→ Directions
Every entry below, from first to last, should be copied exactly.

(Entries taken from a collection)
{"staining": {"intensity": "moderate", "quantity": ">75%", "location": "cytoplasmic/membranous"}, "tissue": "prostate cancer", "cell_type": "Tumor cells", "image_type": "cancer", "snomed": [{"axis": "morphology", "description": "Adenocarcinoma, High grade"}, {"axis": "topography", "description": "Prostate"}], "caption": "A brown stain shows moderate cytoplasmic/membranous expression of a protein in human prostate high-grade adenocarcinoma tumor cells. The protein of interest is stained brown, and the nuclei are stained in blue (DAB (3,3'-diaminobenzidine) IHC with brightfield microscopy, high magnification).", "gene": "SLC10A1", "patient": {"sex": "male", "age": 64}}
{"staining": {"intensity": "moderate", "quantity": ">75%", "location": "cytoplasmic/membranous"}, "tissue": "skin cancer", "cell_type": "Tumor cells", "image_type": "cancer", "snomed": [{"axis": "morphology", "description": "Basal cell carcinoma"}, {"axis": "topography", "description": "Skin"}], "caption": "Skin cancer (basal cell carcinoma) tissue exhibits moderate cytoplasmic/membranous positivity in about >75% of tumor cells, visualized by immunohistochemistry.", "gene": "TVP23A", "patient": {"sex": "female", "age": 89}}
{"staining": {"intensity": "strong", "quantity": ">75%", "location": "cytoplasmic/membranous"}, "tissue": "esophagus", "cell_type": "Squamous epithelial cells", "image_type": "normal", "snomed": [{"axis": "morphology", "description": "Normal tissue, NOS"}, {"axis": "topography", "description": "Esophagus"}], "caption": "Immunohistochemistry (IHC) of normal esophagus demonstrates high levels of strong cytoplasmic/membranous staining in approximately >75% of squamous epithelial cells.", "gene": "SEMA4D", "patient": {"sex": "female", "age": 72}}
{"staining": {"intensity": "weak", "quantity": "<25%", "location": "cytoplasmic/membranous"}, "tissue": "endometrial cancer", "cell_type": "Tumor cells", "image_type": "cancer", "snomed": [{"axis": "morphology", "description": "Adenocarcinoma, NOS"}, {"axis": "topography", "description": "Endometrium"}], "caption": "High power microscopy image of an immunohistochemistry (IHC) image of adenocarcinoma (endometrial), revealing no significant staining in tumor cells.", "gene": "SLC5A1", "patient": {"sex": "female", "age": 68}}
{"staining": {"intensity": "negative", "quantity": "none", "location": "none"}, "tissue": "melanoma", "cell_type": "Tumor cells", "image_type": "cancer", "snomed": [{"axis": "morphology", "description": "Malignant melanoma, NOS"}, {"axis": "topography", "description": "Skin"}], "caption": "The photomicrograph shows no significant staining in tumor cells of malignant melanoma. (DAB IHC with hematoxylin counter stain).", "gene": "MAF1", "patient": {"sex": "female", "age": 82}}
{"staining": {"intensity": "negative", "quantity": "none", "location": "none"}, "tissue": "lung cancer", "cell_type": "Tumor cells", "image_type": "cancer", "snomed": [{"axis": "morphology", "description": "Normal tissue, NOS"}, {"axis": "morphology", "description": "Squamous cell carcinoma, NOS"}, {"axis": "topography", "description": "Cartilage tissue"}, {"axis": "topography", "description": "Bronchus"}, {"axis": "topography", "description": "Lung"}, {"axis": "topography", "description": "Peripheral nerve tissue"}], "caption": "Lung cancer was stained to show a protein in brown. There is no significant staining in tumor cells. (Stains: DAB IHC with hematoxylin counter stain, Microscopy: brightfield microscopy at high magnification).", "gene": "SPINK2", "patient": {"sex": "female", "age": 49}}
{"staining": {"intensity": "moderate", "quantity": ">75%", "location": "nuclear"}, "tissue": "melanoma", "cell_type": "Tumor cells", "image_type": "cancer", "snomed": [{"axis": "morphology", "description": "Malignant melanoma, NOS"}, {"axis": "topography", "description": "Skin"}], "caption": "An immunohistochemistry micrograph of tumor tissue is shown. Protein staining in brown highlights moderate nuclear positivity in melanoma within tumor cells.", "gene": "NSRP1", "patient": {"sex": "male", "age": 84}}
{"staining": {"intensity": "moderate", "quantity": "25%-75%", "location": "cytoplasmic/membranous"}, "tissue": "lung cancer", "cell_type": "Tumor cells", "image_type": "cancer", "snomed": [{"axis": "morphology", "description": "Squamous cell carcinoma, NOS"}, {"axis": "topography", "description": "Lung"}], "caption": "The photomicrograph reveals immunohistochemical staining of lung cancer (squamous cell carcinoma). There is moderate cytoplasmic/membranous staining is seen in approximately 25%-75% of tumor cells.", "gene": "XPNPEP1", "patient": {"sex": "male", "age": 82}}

→ Solution to this task
{"staining": {"intensity": "moderate", "quantity": ">75%", "location": "cytoplasmic/membranous"}, "tissue": "prostate cancer", "cell_type": "Tumor cells", "image_type": "cancer", "snomed": [{"axis": "morphology", "description": "Adenocarcinoma, High grade"}, {"axis": "topography", "description": "Prostate"}], "caption": "A brown stain shows moderate cytoplasmic/membranous expression of a protein in human prostate high-grade adenocarcinoma tumor cells. The protein of interest is stained brown, and the nuclei are stained in blue (DAB (3,3'-diaminobenzidine) IHC with brightfield microscopy, high magnification).", "gene": "SLC10A1", "patient": {"sex": "male", "age": 64}}
{"staining": {"intensity": "moderate", "quantity": ">75%", "location": "cytoplasmic/membranous"}, "tissue": "skin cancer", "cell_type": "Tumor cells", "image_type": "cancer", "snomed": [{"axis": "morphology", "description": "Basal cell carcinoma"}, {"axis": "topography", "description": "Skin"}], "caption": "Skin cancer (basal cell carcinoma) tissue exhibits moderate cytoplasmic/membranous positivity in about >75% of tumor cells, visualized by immunohistochemistry.", "gene": "TVP23A", "patient": {"sex": "female", "age": 89}}
{"staining": {"intensity": "strong", "quantity": ">75%", "location": "cytoplasmic/membranous"}, "tissue": "esophagus", "cell_type": "Squamous epithelial cells", "image_type": "normal", "snomed": [{"axis": "morphology", "description": "Normal tissue, NOS"}, {"axis": "topography", "description": "Esophagus"}], "caption": "Immunohistochemistry (IHC) of normal esophagus demonstrates high levels of strong cytoplasmic/membranous staining in approximately >75% of squamous epithelial cells.", "gene": "SEMA4D", "patient": {"sex": "female", "age": 72}}
{"staining": {"intensity": "weak", "quantity": "<25%", "location": "cytoplasmic/membranous"}, "tissue": "endometrial cancer", "cell_type": "Tumor cells", "image_type": "cancer", "snomed": [{"axis": "morphology", "description": "Adenocarcinoma, NOS"}, {"axis": "topography", "description": "Endometrium"}], "caption": "High power microscopy image of an immunohistochemistry (IHC) image of adenocarcinoma (endometrial), revealing no significant staining in tumor cells.", "gene": "SLC5A1", "patient": {"sex": "female", "age": 68}}
{"staining": {"intensity": "negative", "quantity": "none", "location": "none"}, "tissue": "melanoma", "cell_type": "Tumor cells", "image_type": "cancer", "snomed": [{"axis": "morphology", "description": "Malignant melanoma, NOS"}, {"axis": "topography", "description": "Skin"}], "caption": "The photomicrograph shows no significant staining in tumor cells of malignant melanoma. (DAB IHC with hematoxylin counter stain).", "gene": "MAF1", "patient": {"sex": "female", "age": 82}}
{"staining": {"intensity": "negative", "quantity": "none", "location": "none"}, "tissue": "lung cancer", "cell_type": "Tumor cells", "image_type": "cancer", "snomed": [{"axis": "morphology", "description": "Normal tissue, NOS"}, {"axis": "morphology", "description": "Squamous cell carcinoma, NOS"}, {"axis": "topography", "description": "Cartilage tissue"}, {"axis": "topography", "description": "Bronchus"}, {"axis": "topography", "description": "Lung"}, {"axis": "topography", "description": "Peripheral nerve tissue"}], "caption": "Lung cancer was stained to show a protein in brown. There is no significant staining in tumor cells. (Stains: DAB IHC with hematoxylin counter stain, Microscopy: brightfield microscopy at high magnification).", "gene": "SPINK2", "patient": {"sex": "female", "age": 49}}
{"staining": {"intensity": "moderate", "quantity": ">75%", "location": "nuclear"}, "tissue": "melanoma", "cell_type": "Tumor cells", "image_type": "cancer", "snomed": [{"axis": "morphology", "description": "Malignant melanoma, NOS"}, {"axis": "topography", "description": "Skin"}], "caption": "An immunohistochemistry micrograph of tumor tissue is shown. Protein staining in brown highlights moderate nuclear positivity in melanoma within tumor cells.", "gene": "NSRP1", "patient": {"sex": "male", "age": 84}}
{"staining": {"intensity": "moderate", "quantity": "25%-75%", "location": "cytoplasmic/membranous"}, "tissue": "lung cancer", "cell_type": "Tumor cells", "image_type": "cancer", "snomed": [{"axis": "morphology", "description": "Squamous cell carcinoma, NOS"}, {"axis": "topography", "description": "Lung"}], "caption": "The photomicrograph reveals immunohistochemical staining of lung cancer (squamous cell carcinoma). There is moderate cytoplasmic/membranous staining is seen in approximately 25%-75% of tumor cells.", "gene": "XPNPEP1", "patient": {"sex": "male", "age": 82}}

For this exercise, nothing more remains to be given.